Eleven years in prison for burglar who hit homes while people were at theater
A prolific western suburbs burglar, who broke into houses of people who were attending the theater, was sentenced to more than 11 years in prison, Hennepin County Attorney Mike Freeman announced Monday.
David William Pollard, 47, of Prior Lake, was sentenced Friday to 110 months in prison for an Aug. 19, 2014 burglary and to 24 months for a Jan. 25, 2015 break-in. Those two sentences will be served consecutively, but at the same time as he is serving a federal sentence.
Hennepin County District Court Judge Tanya Bransford also ordered him to pay more than $30,000 in restitution to his victims, with possibly more later.
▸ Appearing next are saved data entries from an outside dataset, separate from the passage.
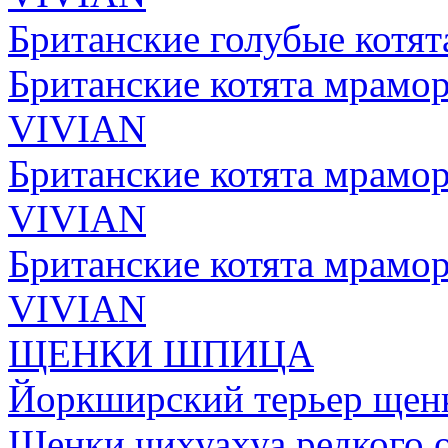
Британские голубые котя
Британские котята мрамо
VIVIAN
Британские котята мрамо
VIVIAN
Британские котята мрамо
VIVIAN
ЩЕНКИ ШПИЦА
Йоркширский терьер щенк
Щенки чихуахуа редкого 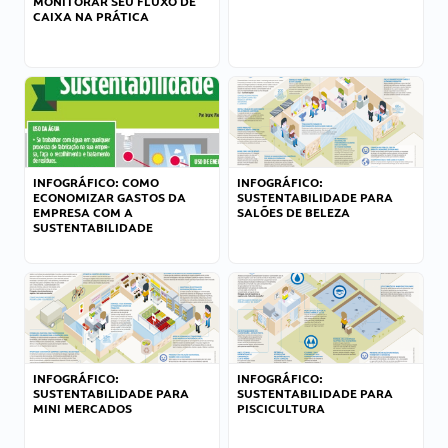
MONITORAR SEU FLUXO DE
CAIXA NA PRÁTICA
INFOGRÁFICO: COMO
INFOGRÁFICO:
ECONOMIZAR GASTOS DA
SUSTENTABILIDADE PARA
EMPRESA COM A
SALÕES DE BELEZA
SUSTENTABILIDADE
INFOGRÁFICO:
INFOGRÁFICO:
SUSTENTABILIDADE PARA
SUSTENTABILIDADE PARA
MINI MERCADOS
PISCICULTURA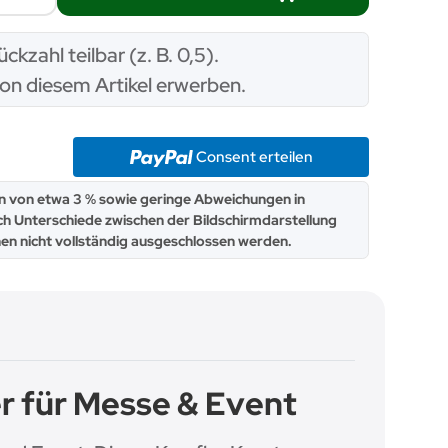
ückzahl teilbar (z. B. 0,5).
on diesem Artikel erwerben.
Consent erteilen
 von etwa 3 % sowie geringe Abweichungen in
ch Unterschiede zwischen der Bildschirmdarstellung
en nicht vollständig ausgeschlossen werden.
r für Messe & Event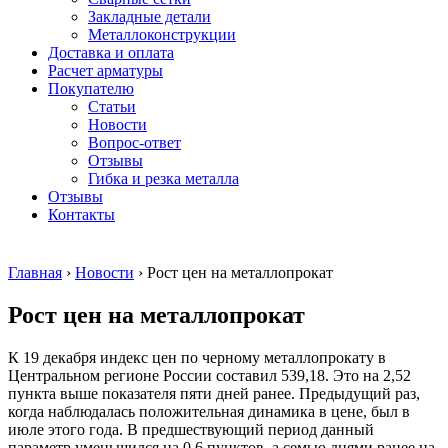
безникелевый
дюралевый
Поковка
Закладные детали
жаропрочный
(пруток)
Шестигранн
Металлоконструкции
Круг
Квадрат
горячекатан
Доставка и оплата
нержавеющий
дюралевый
конструкци
Расчет арматуры
никельсодержащий
Плита
Инструмент
Покупателю
Шестигранник
дюралевая
сталь
Статьи
нержавеющий
Труба
Оцинкованный
Новости
никельсодержащий
дюралевая
прокат
Вопрос-ответ
Шестигранник
Лента
Круг
Отзывы
нержавеющий
алюминиевая
оцинкованн
Гибка и резка металла
безникелевый
Лист
Лист
Отзывы
жаропрочный
алюминиевый
оцинкованн
Контакты
Швеллер
Лист
Полоса
нержавеющий
алюминиевый
оцинкованн
никельсодержащий
рифленый
Труба
Главная
›
Новости
›
Рост цен на металлопрокат
Трубы
Общестроительный
оцинкованн
нержавеющие
профиль
Инженерные
Рост цен на металлопрокат
электросварные
алюминиевый
системы
AISI
Плита
Отводы
прямоугольные
алюминиевая
стальные
К 19 декабря индекс цен по черному металлопрокату в
Трубы
Профиль
Переходы
Центральном регионе России составил 539,18. Это на 2,52
нержавеющие
алюминиевый
стальные
пункта выше показателя пяти дней ранее. Предыдущий раз,
электросварные
(вентиляционный)
Трубы
когда наблюдалась положительная динамика в цене, был в
AISI
Тавр
полипропил
июле этого года. В предшествующий период данный
квадратные
алюминиевый
PP-R
параметр уменьшился на 0,6 пунктов, а семью днями ранее на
As part of the plea agreement, another nine counts were dropped.
“It took a certain amount of intelligence, a certain amount of intentionality to make sure they were not home,” Judge Bransford said of the victims. “It is hoped that you can use that intelligence and cunning to do something positive instead of wreaking havoc in the community.”
From April 2012 to March 2015, Pollard committed close to 40 home burglaries in the Twin Cities metropolitan area, a large number of them in Eden Prairie and neighboring suburbs. Not only was he prolific, but he developed a tactic that made it unlikely that the homeowner would arrive home while Pollard was in the house. He would go to the Guthrie or the Chanhassen Dinner Theaters, record the license numbers of theatergoers and then use a public data internet service to learn the home address associated with the license plate. He then would burglarize the home.
Assistant Hennepin County Attorney Charles Gerlach read into the record a number of victim impact statements provided by the people whose houses Pollard had burglarized. One person mentioned a 100- year-old violin that had been handed down in the family.
Thomas Seifert spoke in court and noted that Pollard stole guns from his house, as he did in many of the break-ins. Seifert noted that Pollard sold those guns to people who could not legally purchase firearms and, therefore, was a contributor to the hundreds of people shot in Minneapolis in the years before he was captured.